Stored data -
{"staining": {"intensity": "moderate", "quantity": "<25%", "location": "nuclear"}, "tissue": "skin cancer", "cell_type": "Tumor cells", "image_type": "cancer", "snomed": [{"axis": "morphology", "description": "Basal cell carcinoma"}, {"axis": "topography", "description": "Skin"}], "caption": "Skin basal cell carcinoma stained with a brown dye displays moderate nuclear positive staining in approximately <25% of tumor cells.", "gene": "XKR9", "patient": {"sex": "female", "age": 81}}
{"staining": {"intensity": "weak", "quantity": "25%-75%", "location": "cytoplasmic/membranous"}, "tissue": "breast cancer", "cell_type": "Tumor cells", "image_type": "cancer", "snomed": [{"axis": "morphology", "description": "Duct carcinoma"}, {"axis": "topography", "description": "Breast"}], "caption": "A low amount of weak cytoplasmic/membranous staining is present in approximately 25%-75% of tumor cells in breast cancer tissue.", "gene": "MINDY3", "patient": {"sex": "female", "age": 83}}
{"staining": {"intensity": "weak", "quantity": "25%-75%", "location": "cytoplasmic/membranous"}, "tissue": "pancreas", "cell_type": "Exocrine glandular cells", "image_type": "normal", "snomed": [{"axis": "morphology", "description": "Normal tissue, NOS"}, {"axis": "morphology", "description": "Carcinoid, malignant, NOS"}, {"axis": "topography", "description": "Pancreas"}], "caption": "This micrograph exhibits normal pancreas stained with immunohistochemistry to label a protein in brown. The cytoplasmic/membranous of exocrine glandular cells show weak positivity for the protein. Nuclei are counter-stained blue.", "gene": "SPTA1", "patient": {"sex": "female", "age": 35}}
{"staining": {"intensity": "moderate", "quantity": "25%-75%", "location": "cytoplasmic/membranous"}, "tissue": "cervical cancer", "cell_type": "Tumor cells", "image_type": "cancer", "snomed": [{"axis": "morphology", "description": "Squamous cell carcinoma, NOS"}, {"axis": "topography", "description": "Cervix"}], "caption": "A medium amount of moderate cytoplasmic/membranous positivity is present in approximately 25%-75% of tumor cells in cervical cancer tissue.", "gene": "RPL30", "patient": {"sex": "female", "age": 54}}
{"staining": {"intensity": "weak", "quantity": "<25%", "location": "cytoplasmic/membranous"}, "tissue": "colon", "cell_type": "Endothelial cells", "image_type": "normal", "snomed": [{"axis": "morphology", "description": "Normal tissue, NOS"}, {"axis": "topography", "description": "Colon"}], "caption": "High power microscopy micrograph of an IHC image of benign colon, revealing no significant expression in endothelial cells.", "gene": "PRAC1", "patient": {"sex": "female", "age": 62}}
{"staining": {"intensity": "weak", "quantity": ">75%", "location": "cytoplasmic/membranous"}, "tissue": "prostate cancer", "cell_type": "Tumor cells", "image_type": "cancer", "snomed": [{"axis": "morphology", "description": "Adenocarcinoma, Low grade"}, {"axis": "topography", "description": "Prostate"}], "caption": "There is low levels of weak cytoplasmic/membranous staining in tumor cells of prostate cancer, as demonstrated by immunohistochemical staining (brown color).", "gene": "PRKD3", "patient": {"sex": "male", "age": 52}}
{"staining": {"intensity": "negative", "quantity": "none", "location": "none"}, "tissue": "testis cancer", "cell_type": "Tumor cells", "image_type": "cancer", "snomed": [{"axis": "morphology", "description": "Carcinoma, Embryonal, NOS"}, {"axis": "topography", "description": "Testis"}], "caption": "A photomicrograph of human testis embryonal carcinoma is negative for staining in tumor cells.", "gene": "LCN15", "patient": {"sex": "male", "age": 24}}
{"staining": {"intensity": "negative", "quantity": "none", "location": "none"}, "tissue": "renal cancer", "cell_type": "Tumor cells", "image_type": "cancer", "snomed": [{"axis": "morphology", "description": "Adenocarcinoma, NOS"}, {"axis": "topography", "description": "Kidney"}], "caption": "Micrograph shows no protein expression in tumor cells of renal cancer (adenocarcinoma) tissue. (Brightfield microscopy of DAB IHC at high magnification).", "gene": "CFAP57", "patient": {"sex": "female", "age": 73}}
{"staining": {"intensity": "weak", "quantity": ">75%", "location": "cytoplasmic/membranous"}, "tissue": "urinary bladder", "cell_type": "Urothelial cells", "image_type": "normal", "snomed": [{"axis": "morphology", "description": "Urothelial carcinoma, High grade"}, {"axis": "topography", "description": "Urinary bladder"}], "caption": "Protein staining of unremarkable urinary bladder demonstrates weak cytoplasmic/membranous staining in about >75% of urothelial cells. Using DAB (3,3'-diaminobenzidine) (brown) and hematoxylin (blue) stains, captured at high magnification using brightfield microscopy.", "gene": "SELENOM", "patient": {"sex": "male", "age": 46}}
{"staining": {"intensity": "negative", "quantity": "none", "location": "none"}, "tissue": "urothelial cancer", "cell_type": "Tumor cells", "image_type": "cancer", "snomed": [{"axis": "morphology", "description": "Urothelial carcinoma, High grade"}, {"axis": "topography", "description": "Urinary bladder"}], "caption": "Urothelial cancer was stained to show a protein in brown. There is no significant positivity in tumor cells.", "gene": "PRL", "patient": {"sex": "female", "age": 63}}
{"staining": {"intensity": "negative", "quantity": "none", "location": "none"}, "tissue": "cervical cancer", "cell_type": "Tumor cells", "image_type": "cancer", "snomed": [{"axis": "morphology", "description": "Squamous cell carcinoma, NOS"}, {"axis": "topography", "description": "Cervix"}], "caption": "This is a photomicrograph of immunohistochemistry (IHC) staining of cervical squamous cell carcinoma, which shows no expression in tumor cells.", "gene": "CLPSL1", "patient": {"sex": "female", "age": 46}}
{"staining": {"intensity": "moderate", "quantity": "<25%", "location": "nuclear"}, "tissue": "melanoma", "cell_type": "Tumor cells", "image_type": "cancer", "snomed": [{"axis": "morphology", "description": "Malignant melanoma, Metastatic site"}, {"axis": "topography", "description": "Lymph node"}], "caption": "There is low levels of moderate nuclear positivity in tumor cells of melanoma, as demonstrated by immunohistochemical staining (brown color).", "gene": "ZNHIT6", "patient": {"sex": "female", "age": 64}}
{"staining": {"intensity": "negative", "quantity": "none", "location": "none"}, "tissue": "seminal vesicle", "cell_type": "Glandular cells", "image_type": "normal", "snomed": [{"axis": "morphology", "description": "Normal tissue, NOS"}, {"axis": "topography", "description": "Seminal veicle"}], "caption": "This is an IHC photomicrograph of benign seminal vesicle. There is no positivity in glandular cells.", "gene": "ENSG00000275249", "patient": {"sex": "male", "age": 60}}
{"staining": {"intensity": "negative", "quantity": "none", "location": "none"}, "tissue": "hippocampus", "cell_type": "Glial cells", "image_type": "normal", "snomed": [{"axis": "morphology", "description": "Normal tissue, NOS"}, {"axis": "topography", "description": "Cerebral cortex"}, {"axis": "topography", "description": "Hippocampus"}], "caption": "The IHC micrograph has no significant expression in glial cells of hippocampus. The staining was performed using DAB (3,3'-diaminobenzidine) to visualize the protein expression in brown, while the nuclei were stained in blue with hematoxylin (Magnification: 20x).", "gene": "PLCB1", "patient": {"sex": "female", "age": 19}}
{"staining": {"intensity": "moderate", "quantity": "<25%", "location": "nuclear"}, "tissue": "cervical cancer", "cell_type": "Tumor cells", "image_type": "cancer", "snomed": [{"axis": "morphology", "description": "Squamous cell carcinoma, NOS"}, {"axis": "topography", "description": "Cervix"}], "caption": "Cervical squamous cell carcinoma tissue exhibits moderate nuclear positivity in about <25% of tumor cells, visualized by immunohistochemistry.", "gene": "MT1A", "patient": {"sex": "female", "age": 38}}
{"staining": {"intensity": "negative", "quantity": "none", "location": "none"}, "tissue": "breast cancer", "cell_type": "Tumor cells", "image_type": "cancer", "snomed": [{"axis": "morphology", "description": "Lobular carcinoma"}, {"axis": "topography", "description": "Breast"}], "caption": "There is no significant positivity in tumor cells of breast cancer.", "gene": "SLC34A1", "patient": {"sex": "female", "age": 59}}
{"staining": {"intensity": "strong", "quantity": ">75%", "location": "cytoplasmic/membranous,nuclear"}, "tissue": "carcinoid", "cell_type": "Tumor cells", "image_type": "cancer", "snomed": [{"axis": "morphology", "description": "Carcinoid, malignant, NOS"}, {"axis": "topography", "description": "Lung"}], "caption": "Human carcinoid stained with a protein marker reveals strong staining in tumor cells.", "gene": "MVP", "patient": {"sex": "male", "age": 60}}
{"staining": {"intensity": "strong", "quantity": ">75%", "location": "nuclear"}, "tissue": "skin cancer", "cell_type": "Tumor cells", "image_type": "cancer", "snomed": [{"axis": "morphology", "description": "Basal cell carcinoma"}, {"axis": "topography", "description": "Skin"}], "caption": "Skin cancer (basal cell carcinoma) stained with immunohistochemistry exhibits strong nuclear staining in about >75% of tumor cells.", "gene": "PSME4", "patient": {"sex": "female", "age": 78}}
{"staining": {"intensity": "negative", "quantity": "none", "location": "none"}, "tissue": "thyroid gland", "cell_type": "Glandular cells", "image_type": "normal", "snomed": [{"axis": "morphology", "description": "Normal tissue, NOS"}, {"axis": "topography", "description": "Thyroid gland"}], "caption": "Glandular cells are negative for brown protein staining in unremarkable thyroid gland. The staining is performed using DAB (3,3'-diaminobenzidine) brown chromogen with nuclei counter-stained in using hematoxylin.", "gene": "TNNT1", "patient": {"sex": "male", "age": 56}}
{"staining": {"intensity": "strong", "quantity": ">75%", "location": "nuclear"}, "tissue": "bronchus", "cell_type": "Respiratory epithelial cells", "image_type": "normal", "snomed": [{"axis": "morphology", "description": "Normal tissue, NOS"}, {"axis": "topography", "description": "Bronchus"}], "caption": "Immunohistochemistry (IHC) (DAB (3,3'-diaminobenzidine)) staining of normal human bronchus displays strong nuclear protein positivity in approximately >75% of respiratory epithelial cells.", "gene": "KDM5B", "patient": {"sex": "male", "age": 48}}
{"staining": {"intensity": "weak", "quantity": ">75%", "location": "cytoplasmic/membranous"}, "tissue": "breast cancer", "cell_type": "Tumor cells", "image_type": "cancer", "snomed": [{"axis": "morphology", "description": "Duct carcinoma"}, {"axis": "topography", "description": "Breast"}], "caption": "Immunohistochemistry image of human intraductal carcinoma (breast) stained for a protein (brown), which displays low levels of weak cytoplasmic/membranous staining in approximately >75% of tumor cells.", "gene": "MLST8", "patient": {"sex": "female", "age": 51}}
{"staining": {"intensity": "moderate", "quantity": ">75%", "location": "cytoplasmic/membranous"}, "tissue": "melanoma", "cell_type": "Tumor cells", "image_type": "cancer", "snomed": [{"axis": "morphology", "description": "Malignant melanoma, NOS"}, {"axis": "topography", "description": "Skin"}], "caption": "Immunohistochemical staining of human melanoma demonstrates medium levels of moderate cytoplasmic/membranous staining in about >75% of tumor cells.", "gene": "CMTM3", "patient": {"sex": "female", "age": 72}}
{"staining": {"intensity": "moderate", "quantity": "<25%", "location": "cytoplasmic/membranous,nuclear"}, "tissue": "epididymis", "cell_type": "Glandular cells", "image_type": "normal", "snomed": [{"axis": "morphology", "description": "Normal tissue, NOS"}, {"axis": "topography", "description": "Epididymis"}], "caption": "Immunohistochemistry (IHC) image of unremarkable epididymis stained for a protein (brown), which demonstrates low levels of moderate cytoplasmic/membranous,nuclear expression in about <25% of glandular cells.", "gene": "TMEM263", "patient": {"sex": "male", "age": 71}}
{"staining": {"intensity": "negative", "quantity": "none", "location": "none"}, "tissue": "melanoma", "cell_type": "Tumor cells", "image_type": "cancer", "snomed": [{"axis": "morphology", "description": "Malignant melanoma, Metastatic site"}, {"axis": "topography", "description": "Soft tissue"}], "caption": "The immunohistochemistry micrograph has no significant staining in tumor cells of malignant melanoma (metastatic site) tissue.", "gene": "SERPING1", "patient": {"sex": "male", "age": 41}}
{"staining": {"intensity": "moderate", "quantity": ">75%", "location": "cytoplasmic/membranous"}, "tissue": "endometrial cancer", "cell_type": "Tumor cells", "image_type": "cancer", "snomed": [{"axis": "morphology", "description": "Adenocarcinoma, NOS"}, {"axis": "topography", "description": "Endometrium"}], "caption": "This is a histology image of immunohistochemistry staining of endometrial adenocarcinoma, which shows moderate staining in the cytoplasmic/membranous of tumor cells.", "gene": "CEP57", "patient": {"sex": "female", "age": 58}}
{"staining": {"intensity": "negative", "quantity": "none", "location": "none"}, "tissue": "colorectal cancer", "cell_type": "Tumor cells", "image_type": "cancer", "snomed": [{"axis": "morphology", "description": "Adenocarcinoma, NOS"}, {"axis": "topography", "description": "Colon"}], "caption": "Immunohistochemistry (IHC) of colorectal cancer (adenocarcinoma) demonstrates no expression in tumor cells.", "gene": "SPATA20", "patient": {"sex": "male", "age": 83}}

What you are asked to do -
Wherever the string "benign" occurs in the entries, copy that whole line.

Written response -
{"staining": {"intensity": "weak", "quantity": "<25%", "location": "cytoplasmic/membranous"}, "tissue": "colon", "cell_type": "Endothelial cells", "image_type": "normal", "snomed": [{"axis": "morphology", "description": "Normal tissue, NOS"}, {"axis": "topography", "description": "Colon"}], "caption": "High power microscopy micrograph of an IHC image of benign colon, revealing no significant expression in endothelial cells.", "gene": "PRAC1", "patient": {"sex": "female", "age": 62}}
{"staining": {"intensity": "negative", "quantity": "none", "location": "none"}, "tissue": "seminal vesicle", "cell_type": "Glandular cells", "image_type": "normal", "snomed": [{"axis": "morphology", "description": "Normal tissue, NOS"}, {"axis": "topography", "description": "Seminal veicle"}], "caption": "This is an IHC photomicrograph of benign seminal vesicle. There is no positivity in glandular cells.", "gene": "ENSG00000275249", "patient": {"sex": "male", "age": 60}}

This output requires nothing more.